En la Antigüedad, solía pensarse que el ojo disparaba luz sobre las cosas. Esto ha sido refutado y, a la luz de los descubrimientos en la óptica, se sabe que la luz está sobre los objetos. Es más, los objetos no son lo que son, sino lo que significan para nosotros. Por eso, el sujeto se vuelve fundamental como constructor de una mirada sensible y, con ello, un arquitecto de su entorno. Pero para poder capturar los estímulos, el mero caminar incesante no es posible. La necesidad de detenerse es la contraparte necesaria del paseante para calibrar la realidad, pues mirar en sí mismo no es suficiente. El trayecto en el que lo óptico, lo olfativo, lo táctil están activos es un fin, pero sobre todo un medio. La mirada dispara la reflexión y esta a su vez genera un tipo de conocimiento, que en este espacio cobrará variadas formas: poesía, ensayo, relato, crónica, tal como en su momento lo hizo Huamán Poma de Ayala, acaso el más ilustre caminante peruano, quien, según Carlos Araníbar (uno de los más sesudos estudiosos de su obra), ya “anciano, desilusionado y pobre”, recorrió a pie la ruta de Lucanas a Lima con su manuscrito de casi 800 páginas en la mano con la esperanza de poder hacérselo llegar al rey de España, y que se enterase de los abusos a los que eran sometidos los indios.
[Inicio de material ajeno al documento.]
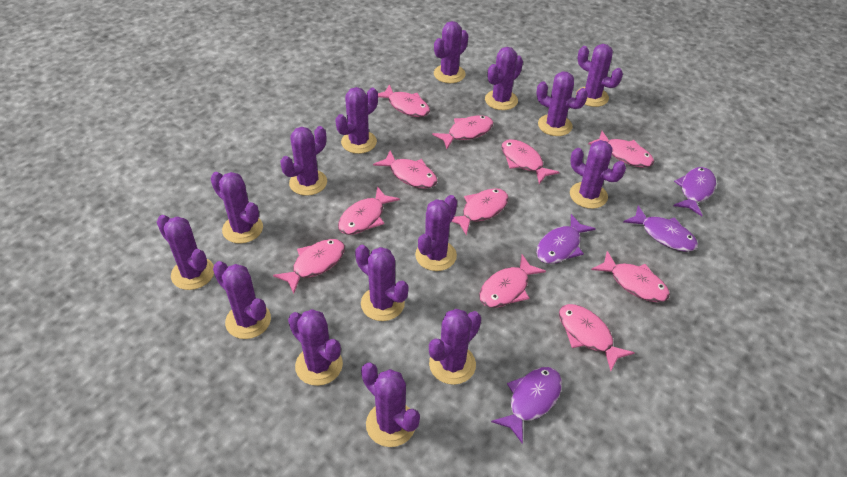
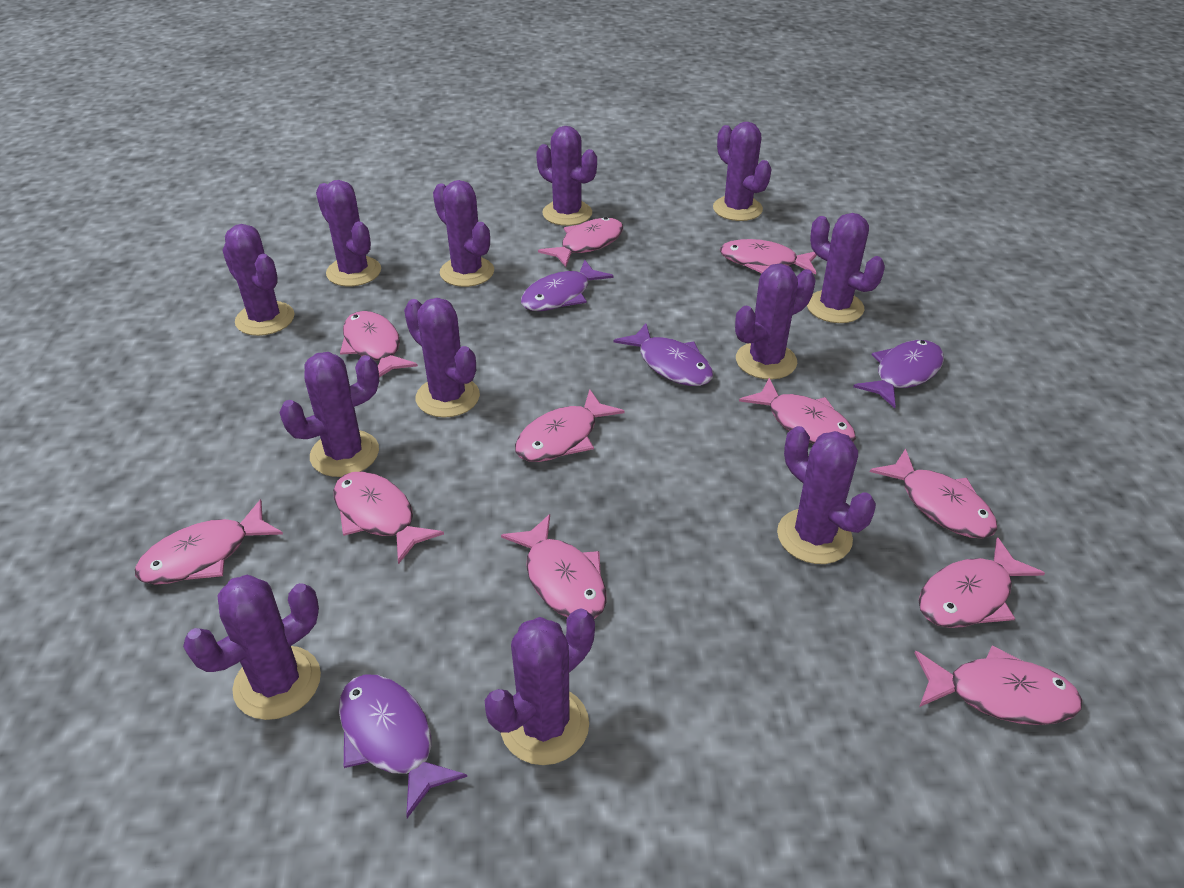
purple cactus: 15 -> 12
Sabemos muy bien que carecemos de poder político, necesario para realizar transformaciones concretas. Sin embargo, creemos también en el poder e iniciativas de la sociedad civil de la que nos sentimos parte, y sabemos que no es una lucha solitaria. En los últimos años, se ha formado una oleada de movimientos culturales y sociales en distintos puntos de Lima, cuyo fin ha sido revalorar el sentido de la convivencia en esta ciudad. Sea a través de manifestaciones en las calles, publicaciones, trabajo de base, organización colectiva, y demás mecanismos, distintos grupos de ciudadanos han demostrado su interés en el destino de Lima. Esto ha ocurrido a partir del conocimiento de su historia, de la defensa de su patrimonio, de la recuperación de espacios, de la conservación de memoria colectiva, de la construcción de un lugar común, en fin, de múltiples modos. En esta tarea no puede faltar la participación de la escritura, tanto para registrar como para reflexionar este rincón que compartimos. Este espacio se debe a Lima, la ciudad que nos hizo, pero también acaso la ciudad que moldeamos con cada paso, cada texto, cada extravío en sus páginas y esquinas. En esa línea, no podemos dejar de reconocer la contribución inmensa (literaria, cultural y de gestión) de Sebastián Salazar Bondy, sin cuya contribución a forjar las bases y estímulo a la distancia, este proyecto no hubiera nacido. Sebastián nos dejó un 4 de julio de 1965 y, con ello, quedó inconclusa una obra cuya proyección no podremos conocer. Hoy, que se conmemoran 54 años de su muerte, queremos rendirle homenaje, retomando el camino trazado por él, el de la escritura, nuestra principal y modesta trinchera.